Hi everyone; I'm back from my sabbatical and rearing to go. The first thing I wanted to hack on was to take the cool Purple Include work that Jonathan, Eugene, and I hacked together last month to a new version. I'm proud to announce another release of Purple Include, version 1.9 -- as you will see below, this is a major refactoring that simplifies working with the library and now works across all major browsers.

Purple Include is a client-side JavaScript library that allows you to do client-side transclusions.

What the heck does that mean?

It means that you can include and display fragments of one HTML page in another without copying and pasting any content. For example, you could quote the second paragraph from another person's blog entry by embedding something like:

<div href="http://foo.com/bar.html#xpath(/p[2])"></div>

in your blog page. The expression following the explanation point in the URL is an XPath expression.

If the page you want to transclude has a fragment identifier or a purple number, you can transclude that directly:

<div href="http://foo.com/purple.html#nid32"></div>

In fact, all you have to do is add an 'href' attribute to any of the following types of HTML tags in order to have that URL transcluded right into the page when the page loads:

<p href="http://foobar.com#nid32"></p>

<blockquote href="http://foobar.com#xpath(/p[2])"></blockquote>

<div href="includeme.html#foobar"></div>

<span href="../../relativefile.html#foobar"></span>

<q href="http://foobar.com#foobar"></q>

Here's the great thing about this new release -- there's nothing to install! We do some magic (see the Release Notes below to see how) to make it so that you have absolutely no server to install. I host everything on my webserver now, at codinginparadise.org, even the inclusion service and JavaScript, so all you have to do is add the following JavaScript to the top of your page:

<script src="http://codinginparadise.org/projects/purple-include/purple-include.js"></script>

Plus, Purple Include now works across Safari, Internet Explorer, and Firefox (Opera probably too -- I just haven't tested). The client-side JavaScript is now just about 9K.
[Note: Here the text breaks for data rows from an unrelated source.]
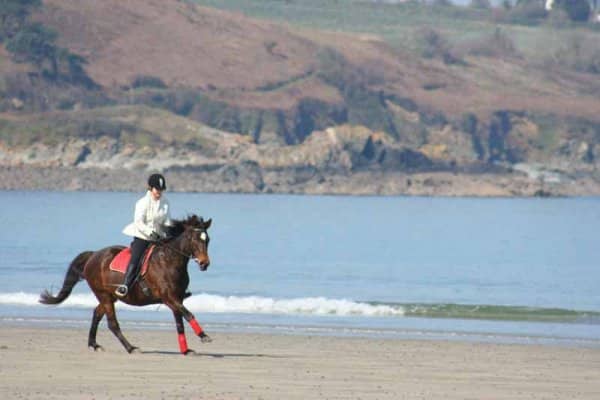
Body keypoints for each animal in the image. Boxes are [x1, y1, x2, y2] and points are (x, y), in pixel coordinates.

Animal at [40, 214, 213, 354]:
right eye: (194, 239)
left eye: (208, 240)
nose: (205, 264)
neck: (169, 260)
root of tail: (93, 255)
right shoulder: (169, 298)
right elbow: (188, 314)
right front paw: (204, 336)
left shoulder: (177, 298)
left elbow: (180, 322)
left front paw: (186, 350)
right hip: (104, 295)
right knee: (112, 324)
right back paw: (130, 347)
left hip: (109, 296)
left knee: (97, 313)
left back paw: (94, 345)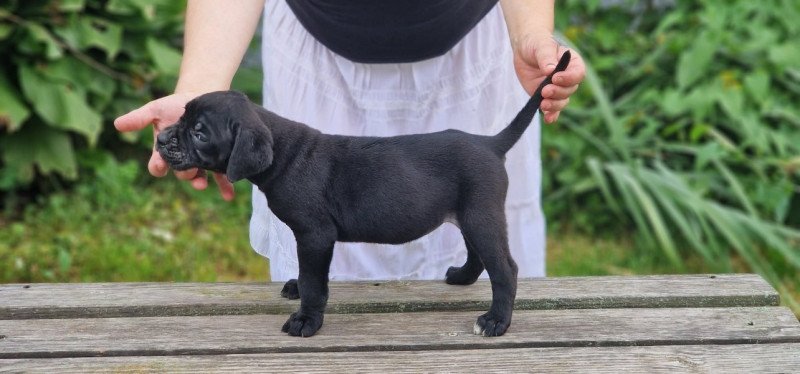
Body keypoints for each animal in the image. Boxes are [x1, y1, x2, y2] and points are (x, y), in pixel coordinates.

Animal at [155, 50, 568, 338]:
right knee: (478, 255)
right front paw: (296, 288)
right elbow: (308, 275)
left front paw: (306, 320)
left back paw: (496, 321)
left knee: (505, 268)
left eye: (199, 132)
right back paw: (463, 277)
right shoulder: (313, 239)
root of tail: (490, 143)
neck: (284, 153)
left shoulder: (315, 234)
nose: (160, 138)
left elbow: (315, 282)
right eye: (182, 116)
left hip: (481, 214)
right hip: (468, 213)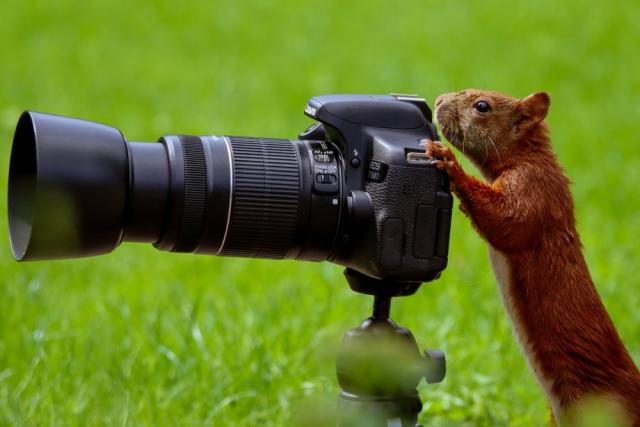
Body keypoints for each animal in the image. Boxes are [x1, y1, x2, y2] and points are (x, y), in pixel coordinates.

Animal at [425, 89, 640, 425]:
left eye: (482, 106)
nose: (439, 101)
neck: (531, 157)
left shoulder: (534, 190)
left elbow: (505, 220)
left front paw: (449, 161)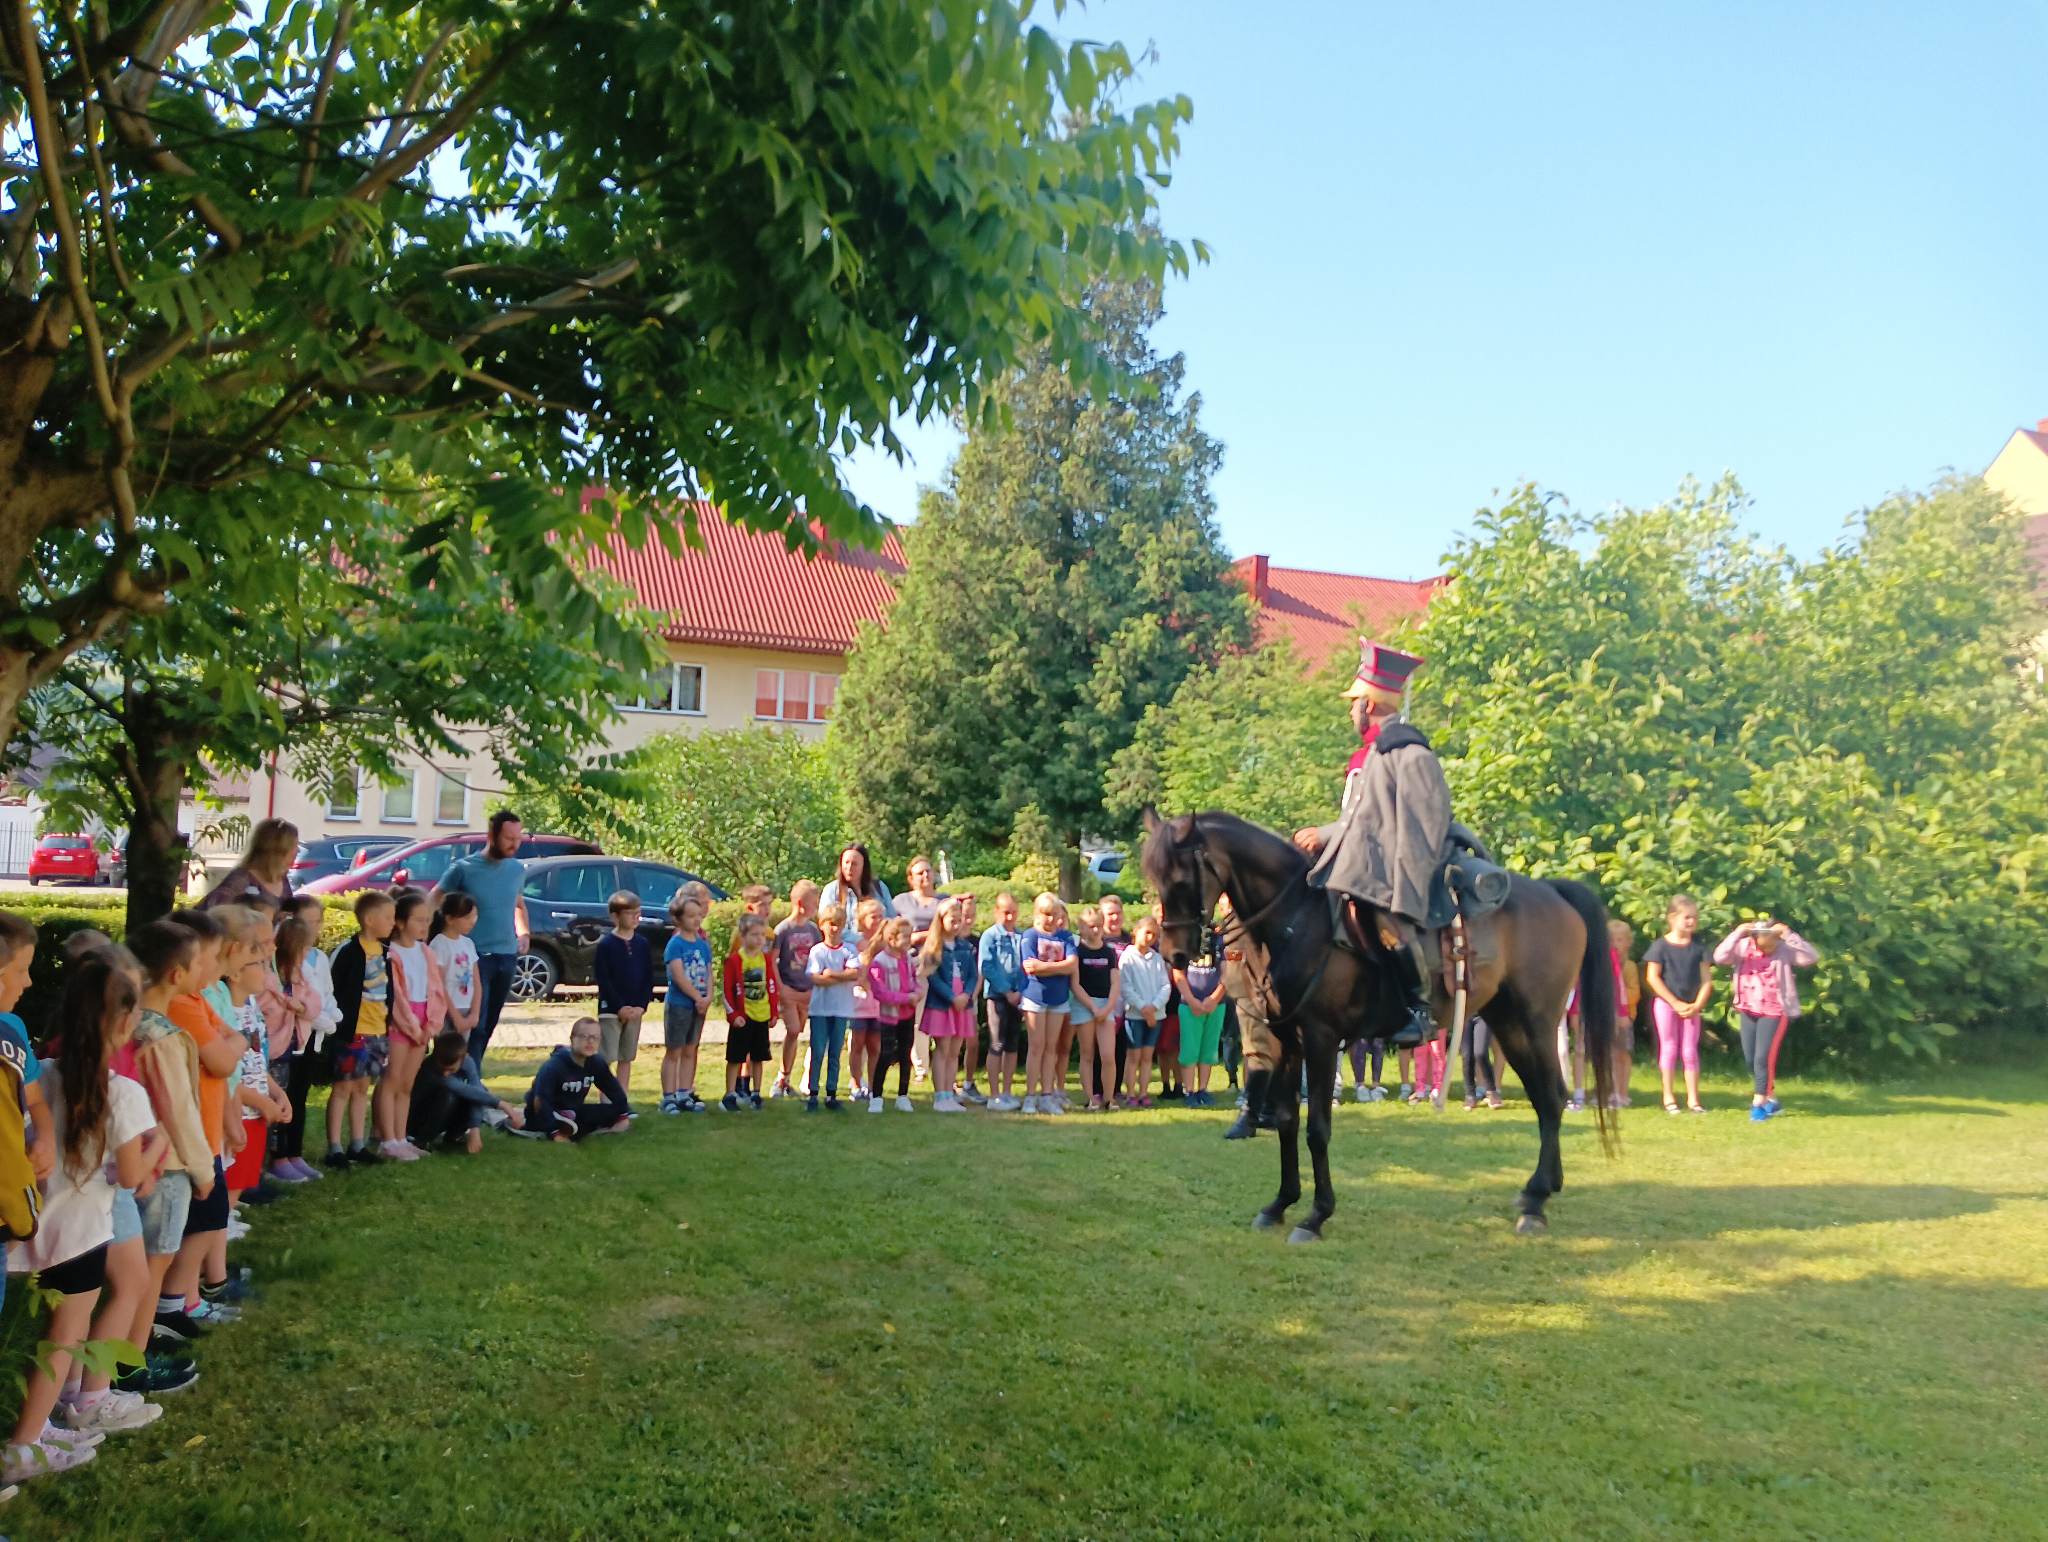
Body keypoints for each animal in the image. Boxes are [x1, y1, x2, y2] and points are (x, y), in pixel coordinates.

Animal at [1146, 810, 1605, 1245]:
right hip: (1509, 1025)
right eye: (1153, 877)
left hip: (1535, 1023)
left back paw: (1537, 1202)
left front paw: (1316, 1216)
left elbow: (1317, 1130)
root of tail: (1552, 892)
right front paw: (1280, 1203)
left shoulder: (1321, 1039)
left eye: (1181, 879)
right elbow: (1287, 1121)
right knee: (1546, 1098)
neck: (1296, 920)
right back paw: (1538, 1192)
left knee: (1551, 1098)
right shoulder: (1286, 1040)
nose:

See the example page for examples and usage. Also see the README file. You can view the JavaScript file as well if you want.

This is all beta stuff, so as usual, if you see bugs, tell me -- or even better, fix it ;)

RELEASE NOTES for August 15th, 2007 Purple Include 1.9

This is a pretty radical refactoring of the Purple Include code. The big highlights in this version:

* Now works cross-browser: Internet Explorer, Firefox, and Safari (Opera should work but has not been tested)

* There are no server-side requirements anymore. Instead, the inclusion service is hosted on my web site at codinginparadise.org and we do a trick in the JavaScript (the JSONP/Script tag trick) in order to do transclusions through a third-party web site. All you have to do is drop the JavaScript into your page and start using it.

* We no longer have an <hx:include> tag; instead, you can simply add an 'href' attribute to many different HTML types and have that type transclude it's contents:

<p href="http://codinginparadise.org/paperairplane#xpath(//[@id='table_of_contents']")</p>

This works for the following tags: P, BLOCKQUOTE, Q, PRE, DIV, SPAN

* The client-side script has gotten vastly smaller and simpler -- the script is now only about 9K.

* We now use the notation #xpath(//p) around an XPath expression rather than using an exclamation point, such as #xpath!//p. This is in keeping with the pseudo-standard that has developed around this practice, such as #xpointer() -- it also opens up the possibility of chaining together expressions in the future, such as #xpath(//expression1)xpath(//expression2), which would return the results of both expressions.

* The little roller image, roller.gif, used to be a pain in the butt to configure because it was always relative to the page you are using transclusions on, which therefore required you to specify a relative path or something using a META tag. To cut down on configuration, I now just host this image on my web server -- you can set it to your own path using the META tag 'purple.include.rollerURL' but we default it inside the code to my webserver. This means that all you have to do now to use Purple Include is have the JavaScript file -- that's it.